* PAGE EXCERPT:
Ski area in Virginia, United States

Bryce Resort is a 400-acre, member-owned resort in the northern part of Virginia's Shenandoah Valley that is open to the public. The facility opened in 1965 and is located near the West Virginia border, 11 miles west of Mount Jackson, Virginia. The resort is very popular with residents of the valley as well as families and tourists from the Washington, D.C. area, some 115 miles (185 km) away. Principal activities include skiing, golfing, mountain activities, mountain biking, tennis, fishing, and water sports at Lake Laura and the resort pool.

The ski area was opened as a year-round resort by Pete and Julie Brice in 1965, seeking to attract visitors drawn to the nearby Orkney Springs, and it has been in operation ever since. In December 2020, Bryce was rated one of the Top 25 family-friendly ski resorts in North America by Yelp. Due to the relatively temperate climate of northwestern Virginia, the resort relies considerably on artificial snowmaking and was one of the first and only resorts in North America to introduce grass skiing during summer months, though that activity is no longer supported. Weather permitting, golf is played year-round. The 18-hole PGA Championship course offers challenges of trees and a creek that meanders throughout.

The resort was managed by brothers Horst and Manfred Locher until 1997 and is now managed by Ryan Locher.

* SUPPLIED MATERIAL:

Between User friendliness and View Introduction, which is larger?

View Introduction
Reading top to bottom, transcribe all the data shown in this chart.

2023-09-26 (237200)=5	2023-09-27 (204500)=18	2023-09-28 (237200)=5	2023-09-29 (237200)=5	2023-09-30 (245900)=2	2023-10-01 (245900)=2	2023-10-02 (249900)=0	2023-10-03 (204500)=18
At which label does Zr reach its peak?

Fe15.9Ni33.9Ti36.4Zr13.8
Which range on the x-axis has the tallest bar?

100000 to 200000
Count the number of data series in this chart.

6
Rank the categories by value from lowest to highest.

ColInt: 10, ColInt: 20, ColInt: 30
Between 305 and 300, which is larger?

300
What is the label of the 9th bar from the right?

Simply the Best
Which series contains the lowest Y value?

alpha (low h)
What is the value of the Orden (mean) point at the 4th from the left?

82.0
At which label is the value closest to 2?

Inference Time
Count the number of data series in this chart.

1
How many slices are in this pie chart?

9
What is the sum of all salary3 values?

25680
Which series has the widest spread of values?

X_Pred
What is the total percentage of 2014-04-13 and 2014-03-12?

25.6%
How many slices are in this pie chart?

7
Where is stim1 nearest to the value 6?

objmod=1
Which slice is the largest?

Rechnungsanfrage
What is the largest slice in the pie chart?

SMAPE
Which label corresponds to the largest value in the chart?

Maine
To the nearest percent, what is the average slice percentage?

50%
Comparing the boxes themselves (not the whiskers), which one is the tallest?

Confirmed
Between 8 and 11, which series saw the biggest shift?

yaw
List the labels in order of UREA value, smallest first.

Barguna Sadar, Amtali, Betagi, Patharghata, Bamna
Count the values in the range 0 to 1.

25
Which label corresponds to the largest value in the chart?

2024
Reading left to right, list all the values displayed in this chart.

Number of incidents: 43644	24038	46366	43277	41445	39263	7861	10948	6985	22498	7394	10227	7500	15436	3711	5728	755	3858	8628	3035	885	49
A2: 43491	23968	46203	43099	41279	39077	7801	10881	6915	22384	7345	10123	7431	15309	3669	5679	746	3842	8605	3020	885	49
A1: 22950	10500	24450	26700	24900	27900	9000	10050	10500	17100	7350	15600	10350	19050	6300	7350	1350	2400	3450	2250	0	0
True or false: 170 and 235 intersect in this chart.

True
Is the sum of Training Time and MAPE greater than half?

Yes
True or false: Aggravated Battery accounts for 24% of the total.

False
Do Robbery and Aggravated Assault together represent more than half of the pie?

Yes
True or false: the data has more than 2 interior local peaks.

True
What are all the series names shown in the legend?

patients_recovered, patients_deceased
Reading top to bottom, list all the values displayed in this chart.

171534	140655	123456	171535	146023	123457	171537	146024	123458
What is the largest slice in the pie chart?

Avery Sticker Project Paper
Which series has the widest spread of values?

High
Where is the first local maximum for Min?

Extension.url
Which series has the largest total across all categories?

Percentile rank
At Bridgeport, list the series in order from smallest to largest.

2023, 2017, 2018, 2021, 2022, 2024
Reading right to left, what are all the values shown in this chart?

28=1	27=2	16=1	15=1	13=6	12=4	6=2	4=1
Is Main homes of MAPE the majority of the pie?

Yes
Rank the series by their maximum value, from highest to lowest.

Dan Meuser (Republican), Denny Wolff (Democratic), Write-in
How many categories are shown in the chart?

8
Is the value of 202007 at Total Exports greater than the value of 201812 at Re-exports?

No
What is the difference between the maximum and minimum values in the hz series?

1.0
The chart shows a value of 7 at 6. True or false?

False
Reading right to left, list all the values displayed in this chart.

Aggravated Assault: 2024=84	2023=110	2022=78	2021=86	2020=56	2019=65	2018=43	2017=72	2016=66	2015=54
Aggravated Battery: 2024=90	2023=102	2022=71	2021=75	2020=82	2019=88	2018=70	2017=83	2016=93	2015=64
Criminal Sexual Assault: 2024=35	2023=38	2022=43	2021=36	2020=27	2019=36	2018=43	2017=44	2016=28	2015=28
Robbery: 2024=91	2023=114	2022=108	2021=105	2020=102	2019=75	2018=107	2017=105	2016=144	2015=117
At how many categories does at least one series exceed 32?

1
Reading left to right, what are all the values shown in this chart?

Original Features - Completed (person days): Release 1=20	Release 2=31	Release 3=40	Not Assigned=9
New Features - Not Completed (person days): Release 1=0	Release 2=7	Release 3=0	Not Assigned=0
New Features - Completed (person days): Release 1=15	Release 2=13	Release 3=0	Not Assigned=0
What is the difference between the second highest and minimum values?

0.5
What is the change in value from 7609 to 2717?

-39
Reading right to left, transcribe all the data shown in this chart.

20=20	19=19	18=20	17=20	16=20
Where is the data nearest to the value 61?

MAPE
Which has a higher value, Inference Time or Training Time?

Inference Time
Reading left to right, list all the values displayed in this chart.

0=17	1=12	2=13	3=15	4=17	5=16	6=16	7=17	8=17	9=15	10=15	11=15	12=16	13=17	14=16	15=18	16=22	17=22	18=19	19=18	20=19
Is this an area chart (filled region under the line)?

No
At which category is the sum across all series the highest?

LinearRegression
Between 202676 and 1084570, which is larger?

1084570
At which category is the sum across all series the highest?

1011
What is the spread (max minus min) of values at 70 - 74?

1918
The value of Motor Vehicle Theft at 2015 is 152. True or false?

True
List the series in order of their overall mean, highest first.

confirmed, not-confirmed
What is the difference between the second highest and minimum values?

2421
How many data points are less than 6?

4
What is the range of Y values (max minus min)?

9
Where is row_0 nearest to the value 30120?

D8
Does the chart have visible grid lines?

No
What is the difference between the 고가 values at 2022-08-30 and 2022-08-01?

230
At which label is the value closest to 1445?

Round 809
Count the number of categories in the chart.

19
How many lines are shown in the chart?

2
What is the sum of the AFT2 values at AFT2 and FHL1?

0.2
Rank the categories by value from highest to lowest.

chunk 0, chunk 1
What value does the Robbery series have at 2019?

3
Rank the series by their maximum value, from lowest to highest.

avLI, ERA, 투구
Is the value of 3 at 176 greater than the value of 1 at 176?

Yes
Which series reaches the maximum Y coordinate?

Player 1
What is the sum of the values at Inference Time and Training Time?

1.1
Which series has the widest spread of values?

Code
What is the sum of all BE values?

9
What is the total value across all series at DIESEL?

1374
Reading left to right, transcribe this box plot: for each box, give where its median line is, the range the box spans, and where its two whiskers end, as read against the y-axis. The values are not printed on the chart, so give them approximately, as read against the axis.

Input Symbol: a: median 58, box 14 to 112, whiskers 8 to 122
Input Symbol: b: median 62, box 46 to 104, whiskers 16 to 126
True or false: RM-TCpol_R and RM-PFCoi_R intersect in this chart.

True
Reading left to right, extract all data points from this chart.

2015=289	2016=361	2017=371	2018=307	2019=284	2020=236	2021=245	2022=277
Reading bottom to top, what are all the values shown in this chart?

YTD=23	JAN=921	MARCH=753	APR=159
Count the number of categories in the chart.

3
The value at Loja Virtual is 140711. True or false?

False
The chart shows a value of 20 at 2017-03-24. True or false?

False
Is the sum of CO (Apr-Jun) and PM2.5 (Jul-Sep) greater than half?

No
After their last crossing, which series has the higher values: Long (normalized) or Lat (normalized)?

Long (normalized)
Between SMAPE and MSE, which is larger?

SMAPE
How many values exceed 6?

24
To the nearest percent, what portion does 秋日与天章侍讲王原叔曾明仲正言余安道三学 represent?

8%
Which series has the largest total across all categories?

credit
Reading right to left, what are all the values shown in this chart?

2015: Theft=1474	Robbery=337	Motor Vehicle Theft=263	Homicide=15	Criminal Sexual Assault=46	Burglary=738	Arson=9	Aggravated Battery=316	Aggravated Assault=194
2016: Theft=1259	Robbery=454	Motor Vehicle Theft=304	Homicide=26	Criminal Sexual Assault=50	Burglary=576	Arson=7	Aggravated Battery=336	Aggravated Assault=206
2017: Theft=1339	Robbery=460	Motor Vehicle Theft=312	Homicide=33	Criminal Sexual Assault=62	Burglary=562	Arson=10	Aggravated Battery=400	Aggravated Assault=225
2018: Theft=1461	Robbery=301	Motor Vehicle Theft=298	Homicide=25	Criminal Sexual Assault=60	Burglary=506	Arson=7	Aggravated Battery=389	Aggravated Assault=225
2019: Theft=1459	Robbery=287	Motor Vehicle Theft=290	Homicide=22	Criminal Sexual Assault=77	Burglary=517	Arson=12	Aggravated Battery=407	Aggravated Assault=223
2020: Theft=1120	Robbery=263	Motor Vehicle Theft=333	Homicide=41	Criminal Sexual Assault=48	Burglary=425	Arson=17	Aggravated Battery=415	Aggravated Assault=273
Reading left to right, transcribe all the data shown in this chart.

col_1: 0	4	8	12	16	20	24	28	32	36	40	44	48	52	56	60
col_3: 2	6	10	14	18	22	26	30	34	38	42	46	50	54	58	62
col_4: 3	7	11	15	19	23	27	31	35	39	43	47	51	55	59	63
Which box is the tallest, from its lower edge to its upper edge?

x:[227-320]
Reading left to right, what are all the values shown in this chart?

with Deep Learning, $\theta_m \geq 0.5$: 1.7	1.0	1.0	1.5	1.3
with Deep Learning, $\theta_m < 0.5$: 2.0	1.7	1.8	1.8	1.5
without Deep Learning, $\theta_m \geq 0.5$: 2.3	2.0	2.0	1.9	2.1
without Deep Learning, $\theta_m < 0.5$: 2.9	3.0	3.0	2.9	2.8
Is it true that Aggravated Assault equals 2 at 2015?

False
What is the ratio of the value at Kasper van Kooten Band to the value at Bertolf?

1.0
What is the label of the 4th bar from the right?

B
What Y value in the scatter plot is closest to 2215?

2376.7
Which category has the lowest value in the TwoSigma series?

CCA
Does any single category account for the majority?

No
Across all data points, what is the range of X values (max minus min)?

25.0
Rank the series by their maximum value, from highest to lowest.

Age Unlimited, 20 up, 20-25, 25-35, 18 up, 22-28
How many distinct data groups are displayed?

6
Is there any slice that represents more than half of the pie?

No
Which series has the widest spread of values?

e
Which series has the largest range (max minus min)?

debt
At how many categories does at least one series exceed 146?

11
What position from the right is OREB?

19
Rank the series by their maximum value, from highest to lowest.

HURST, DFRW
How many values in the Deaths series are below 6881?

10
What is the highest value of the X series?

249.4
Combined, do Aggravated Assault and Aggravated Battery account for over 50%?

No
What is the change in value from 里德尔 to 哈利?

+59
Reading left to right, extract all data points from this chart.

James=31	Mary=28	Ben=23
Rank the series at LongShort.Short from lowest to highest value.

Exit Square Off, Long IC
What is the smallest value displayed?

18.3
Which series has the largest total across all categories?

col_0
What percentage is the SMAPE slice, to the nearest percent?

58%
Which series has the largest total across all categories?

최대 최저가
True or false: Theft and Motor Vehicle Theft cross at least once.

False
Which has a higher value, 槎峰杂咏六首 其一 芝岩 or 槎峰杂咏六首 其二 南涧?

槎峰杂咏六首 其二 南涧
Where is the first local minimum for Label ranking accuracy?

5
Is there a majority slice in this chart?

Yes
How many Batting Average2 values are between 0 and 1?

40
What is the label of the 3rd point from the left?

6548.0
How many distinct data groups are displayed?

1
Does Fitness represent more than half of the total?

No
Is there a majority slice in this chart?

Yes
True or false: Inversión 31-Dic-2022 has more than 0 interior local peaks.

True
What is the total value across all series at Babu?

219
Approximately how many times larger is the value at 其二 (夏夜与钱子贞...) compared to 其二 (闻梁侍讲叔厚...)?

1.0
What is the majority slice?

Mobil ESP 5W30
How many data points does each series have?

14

* ABOUT THIS TASK: Copy the stretch of the Bryce Resort text from "The ski area" through "that meanders throughout.".

* ANSWER TO THIS TASK:
The ski area was opened as a year-round resort by Pete and Julie Brice in 1965, seeking to attract visitors drawn to the nearby Orkney Springs, and it has been in operation ever since. In December 2020, Bryce was rated one of the Top 25 family-friendly ski resorts in North America by Yelp. Due to the relatively temperate climate of northwestern Virginia, the resort relies considerably on artificial snowmaking and was one of the first and only resorts in North America to introduce grass skiing during summer months, though that activity is no longer supported. Weather permitting, golf is played year-round. The 18-hole PGA Championship course offers challenges of trees and a creek that meanders throughout.